L’inizio segue l’andamento delle due precedenti gare, Milano parte fortissima e sigla il 7-0 di parziale. Ottima la circolazione di palla dei milanesi che insieme ad una difesa asfissiante impongono subito il proprio ritmo costringendo Bologna alle palle perse. Dopo tre minuti la Granarolo si affida come suo solito agli storici Ray e Hazell che sbloccano l’attacco bolognese rifilando il contro-parziale di 7 a 0 per il 7-7 a metà del primo quarto. Milano, che vuole evitare di complicarsi la vita come nei quarti dello scorso anno, si rimbocca le maniche e prima grazie Hackett e poi Gentile a suonare la sveglia rifila il nuovo parziale per il 15-9. A fare la differenza è la lotta a rimbalzo vinta nella prima frazione da Milano sopratutto con i rimbalzi offensivi. Fontecchio però non ci sta e da oltre 7 metri firma il 12-15 per impedire a Milano di scappare. Tuttavia Milano sembra proprio averne di più e il primo quarto si chiude per 24 a 18 a favore degli ospiti. Nel secondo quarto l’intensita rimane alta da entrambe le parti, con Milano che affida il proprio attacco nelle mani di Brooks e Bologna che risponde con il tiro dalla lunga distanza di Gaddy. E’ di 22 a 20 il parziale del quarto per Milano che va così alla pausa con 8 lunghezze di margine con il rispettivo punteggio di 44-36. Milano con grande autorità prova ad imporsi già nei primi 2 periodi ma Bologna cerca di restare in partita per non veder svanire il sogno dei propri tifosi che dal primo all’ultimo minuti incitano i bianco-neri.
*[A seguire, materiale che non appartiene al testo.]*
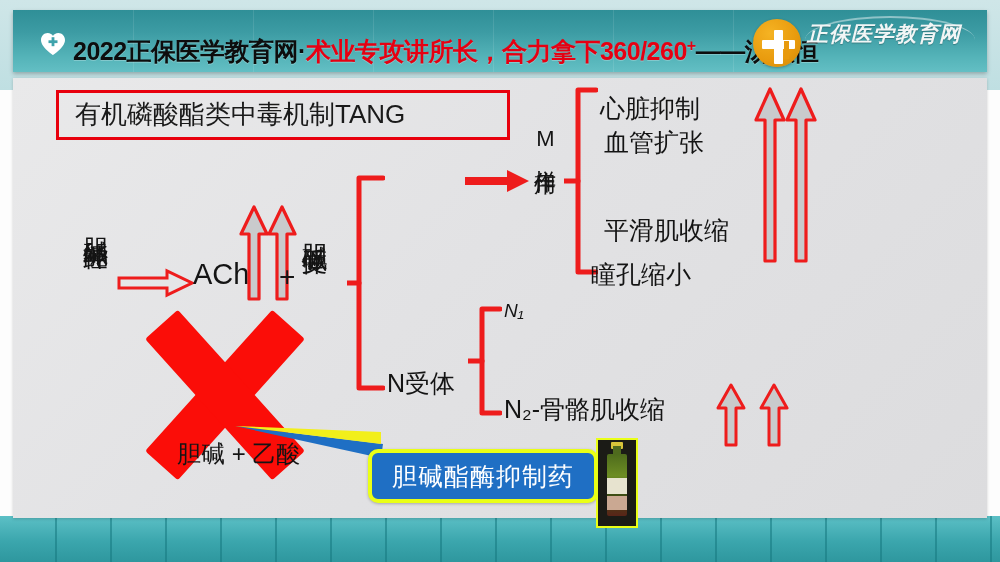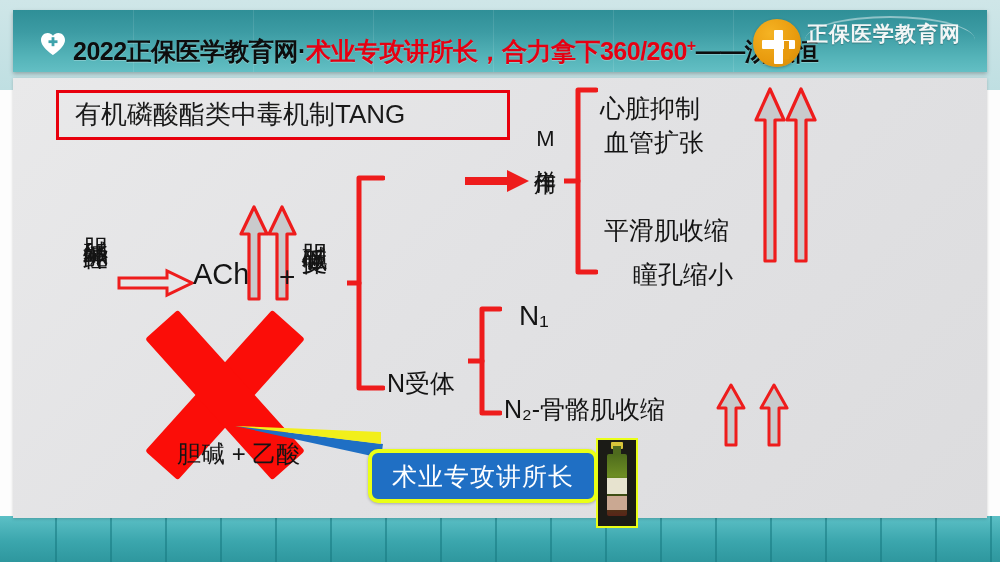"正保医学教育网" .logo-name { font-style: none -> italic }
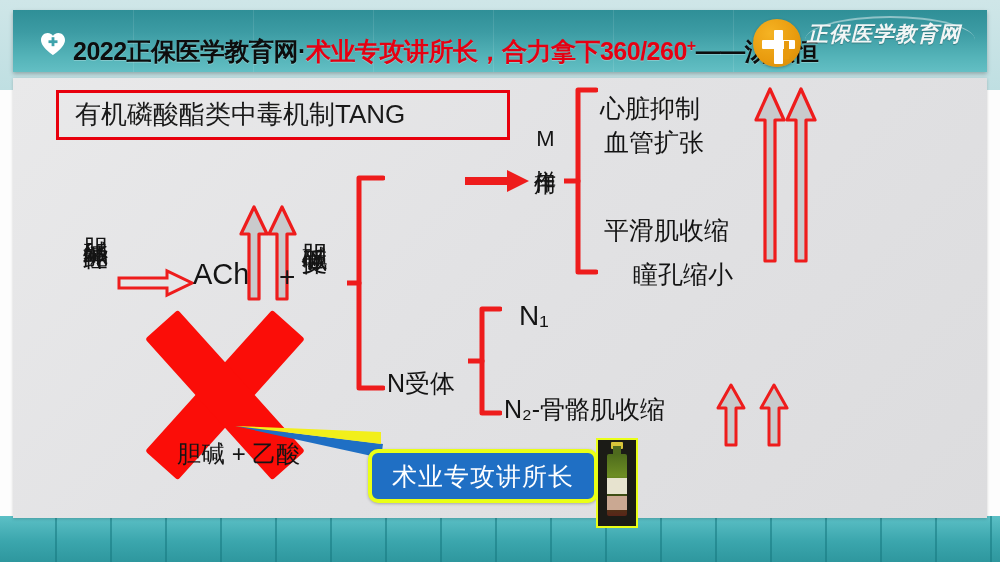"瞳孔缩小" div.node { left: 620px -> 578px }
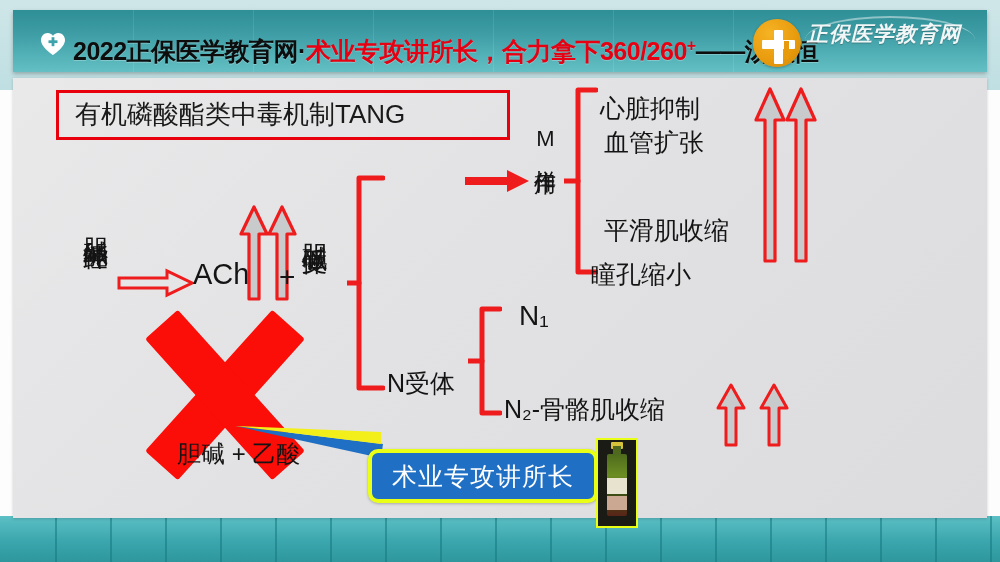"N₁" div.node { font-size: 28px -> 19px; font-style: none -> italic; left: 506px -> 491px }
Nella ripresa però la Granarolo nonostante l’intensità non tiene il passo della corazzata milanese che rifila in pochi minuti un parziale che porta Milano a toccare quasi il ventello di vantaggio. Bologna ancora una volta cerca aiuto nelle mani del proprio leader Ray, che mette in campo anima e corpo per compiere l’impresa e trascinare i suoi nella rimonta. Rimonta però che non arriva a causa sopratutto di un Gentile che, grazie ai 9 punti di talento sul finire di terzo squarto, spegne ormai quasi del tutto le speranze dei bolognesi che vedono affondare la propria squadra sul -20. Quarto che si chiude con un parziale di 27 a 15 a favore dell’EA7. Nonostante l’ampio margine tra le due squadre, coach Banchi non cessa di incitare i suoi e di sgridarli in seguito a qualunque disattenzione. Milano raggiunge addirittura il tetto dei 90 punti e gli ultimi minuti sono conditi dall’entrata in campo dei giovani della Granarolo accolti e incitati dai propri tifosi che si complimentano con la propria squadra per la magnifica stagione regalatagli. Il risultato finale di 92-65 per Milano è anche troppo una sentenza per una Granarolo Bologna che in tutte le 3 gare, nonostante il margine subito, ha messo il 100% per compensare le proprie lacune. Milano va avanti grazie al 3-0 nella serie e attenderà la vincitrice tra Sassari e Trento, Bologna comunque soddisfatta delle proprie prove si concentrerà per entrare ancora più con autorità il prossimo anno tra le prime 8.